First came his celebrated nightclub collection Pangaea (NYC, Marbella, London) which opened its doors in Manhattan in the autumn of 2001 following the September 11 attacks. In February 2009, the now legendary OKKU made its debut in Dubai just weeks after the collapse of the world’s financial markets.
Now, as the industry finds itself gripped by the worst pandemic in living memory, Thesleff is putting the finishing touches to Los Mochis, his unique celebration of Mexican and Japanese cuisine and culture in the heart of Notting Hill.
And while the uncertainty over lockdowns and restrictions has left members of the industry wondering exactly how long it will be before the industry gets back to normal again, he remains bullish. In fact, he argues that opening a restaurant in the midst of catastrophe presents more opportunities than threats.
“If you can open in economic winter and still do well, then when you come out on the other side you are set up for success,” says Thesleff, whose restaurant will open as soon as the lockdown restrictions are lifted.

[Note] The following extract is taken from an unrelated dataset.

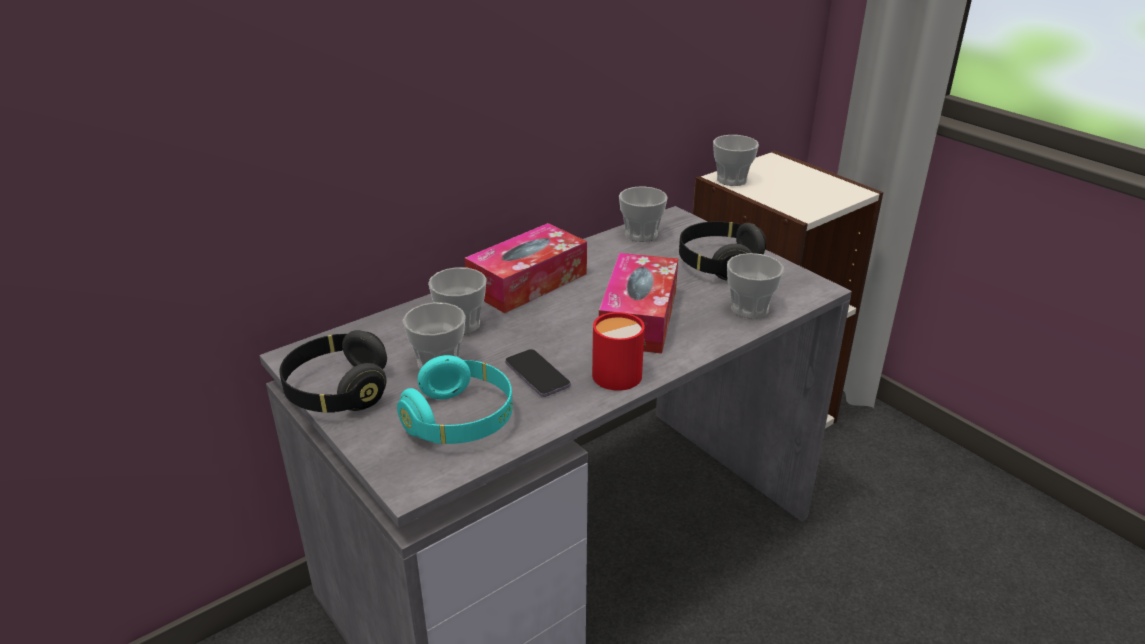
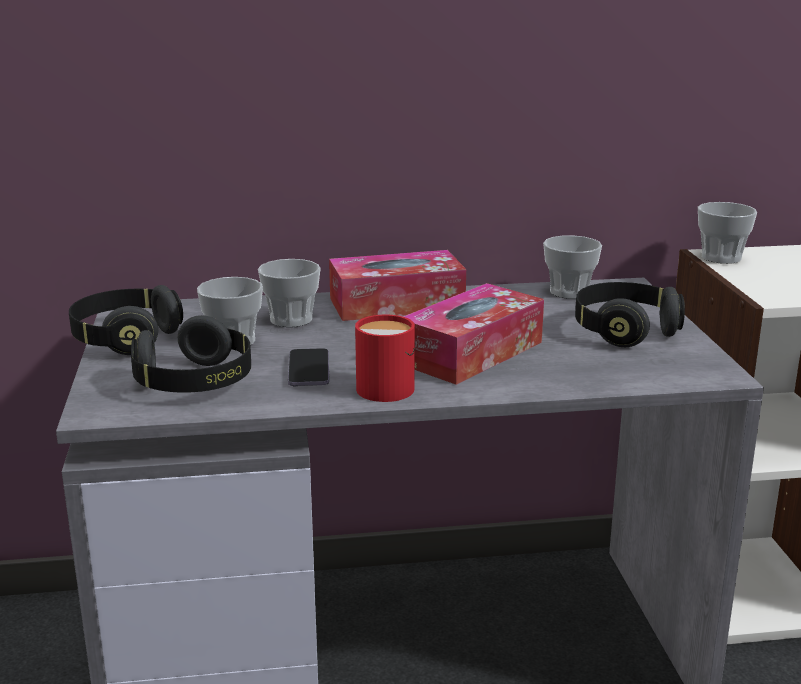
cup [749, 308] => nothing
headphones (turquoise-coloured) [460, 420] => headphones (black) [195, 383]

Although he remains only too aware of the devastation that the pandemic has wrought on his beloved industry — with up to 50% of restaurants predicted to go to the wall — he opines that UK hospitality was struggling long before the pandemic, thanks to crazy rents, confused legacy brands and labour shortages.
“Now we have the opportunity to both secure super prime locations at realistic rents, with landlord and tenant much more aligned, and inspire the very best staff,” he says.
Moreover, times of economic downturn also see a change in consumer habits which can give certain parts of the sector a boost. “People stop spending on high cost capital goods like cars and houses and instead look for instant gratification. Although they might not go out as often as previously, when they do they tend to spend more in order to make themselves feel better.”
The opening of Los Mochis will of course bring other more tangible benefits to the economy, such as employing over 45 people. “We are able to provide a safe, happy and inspirational workplace for our team — and additional revenue for the government in the form of taxes and pension contributions.”
In addition his restaurant will provide a meal for the homeless and less fortunate for every one they sell, further compounding a positive effect among the team as well as customers and the wider community.
Equally as important for Thesleff as these practical considerations is the holistic impact restaurants such as Los Mochis will have on the public during these challenging and uncertain times.
“For me running a restaurant is something quite spiritual. We are in the business of creating memories and experiences. It is our job to bring joy and happiness to our guests.”